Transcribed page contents
===

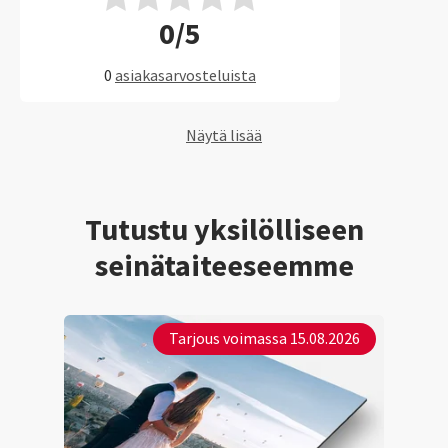
0/5
0
asiakasarvosteluista
Näytä lisää
Tutustu yksilölliseen
seinätaiteeseemme
Tarjous voimassa 15.08.2026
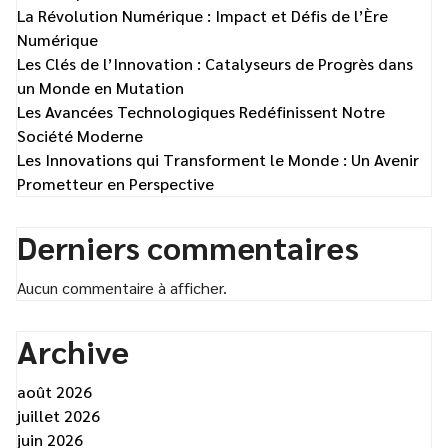
La Révolution Numérique : Impact et Défis de l’Ère
Numérique
Les Clés de l’Innovation : Catalyseurs de Progrès dans
un Monde en Mutation
Les Avancées Technologiques Redéfinissent Notre
Société Moderne
Les Innovations qui Transforment le Monde : Un Avenir
Prometteur en Perspective
Derniers commentaires
Aucun commentaire à afficher.
Archive
août 2026
juillet 2026
juin 2026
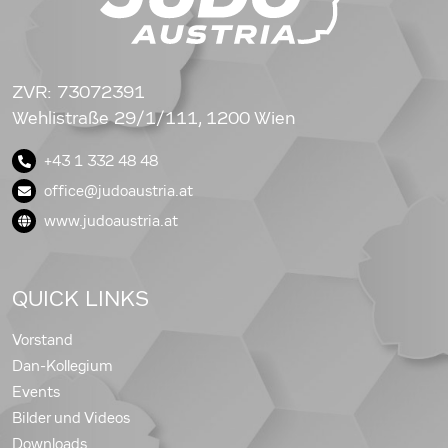
ZVR: 73072391
Wehlistraße 29/1/111, 1200 Wien
+43 1 332 48 48
office@judoaustria.at
www.judoaustria.at
QUICK LINKS
Vorstand
Dan-Kollegium
Events
Bilder und Videos
Downloads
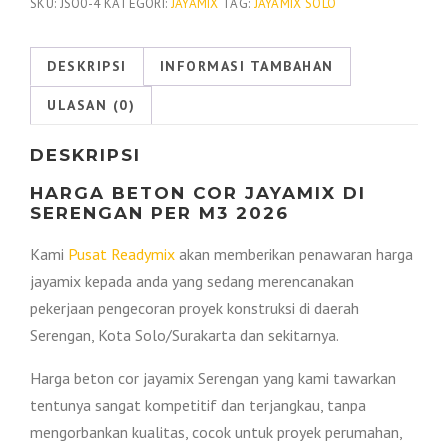
Jayamix
SKU:
JSO0-4
KATEGORI:
JAYAMIX
TAG:
JAYAMIX SOLO
Serengan
2026
DESKRIPSI
INFORMASI TAMBAHAN
ULASAN (0)
DESKRIPSI
HARGA BETON COR JAYAMIX DI
SERENGAN PER M3 2026
Kami
Pusat Readymix
akan memberikan penawaran harga
jayamix kepada anda yang sedang merencanakan
pekerjaan pengecoran proyek konstruksi di daerah
Serengan, Kota Solo/Surakarta dan sekitarnya.
Harga beton cor jayamix Serengan yang kami tawarkan
tentunya sangat kompetitif dan terjangkau, tanpa
mengorbankan kualitas, cocok untuk proyek perumahan,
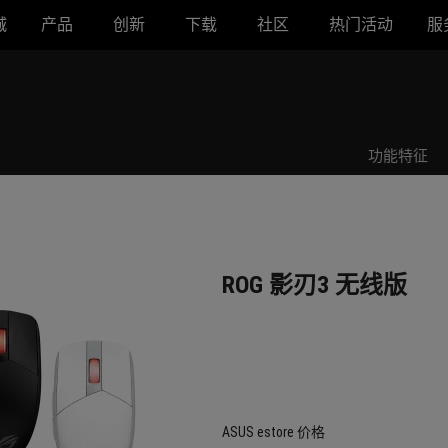
城
产品
创新
下载
社区
热门活动
服
ROG 影刃3 无线版
功能特征
ROG 影刃3 无线版
ASUS estore 价格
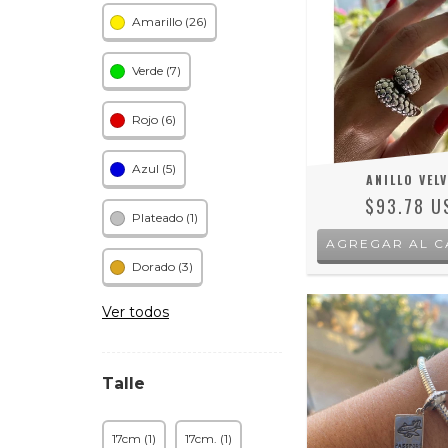
Amarillo (26)
Verde (7)
Rojo (6)
Azul (5)
ANILLO VEL
$93.78 U
Plateado (1)
AGREGAR AL C
Dorado (3)
Ver todos
Talle
17cm (1)
17cm. (1)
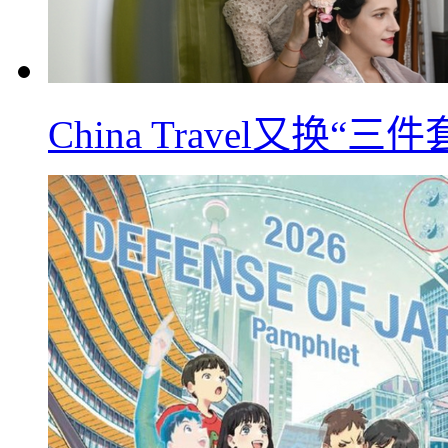
China Travel又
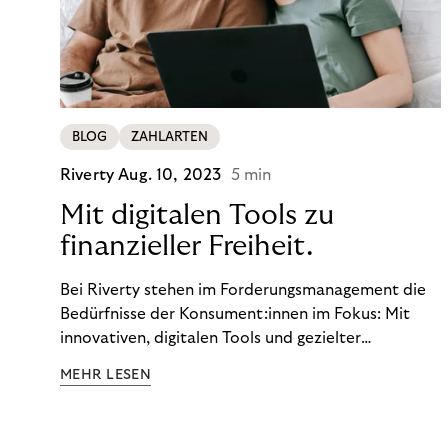
BLOG
ZAHLARTEN
Riverty
Aug. 10, 2023
5 min
Mit digitalen Tools zu
finanzieller Freiheit.
Bei Riverty stehen im Forderungsmanagement die
Bedürfnisse der Konsument:innen im Fokus: Mit
innovativen, digitalen Tools und gezielter
Aufklärung zu Finanzthemen helfen wir Menschen,
MEHR LESEN
ein Leben in finanzieller Freiheit zu führen. So
wollen wir eine nachhaltige Art schaffen,
einzukaufen, zu konsumieren und zu zahlen.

===

* Directions *
A complete answer reproduces every line of the records in which the word "Freiheit" occurs.

* Output of the exercise *
finanzieller Freiheit.
ein Leben in finanzieller Freiheit zu führen. So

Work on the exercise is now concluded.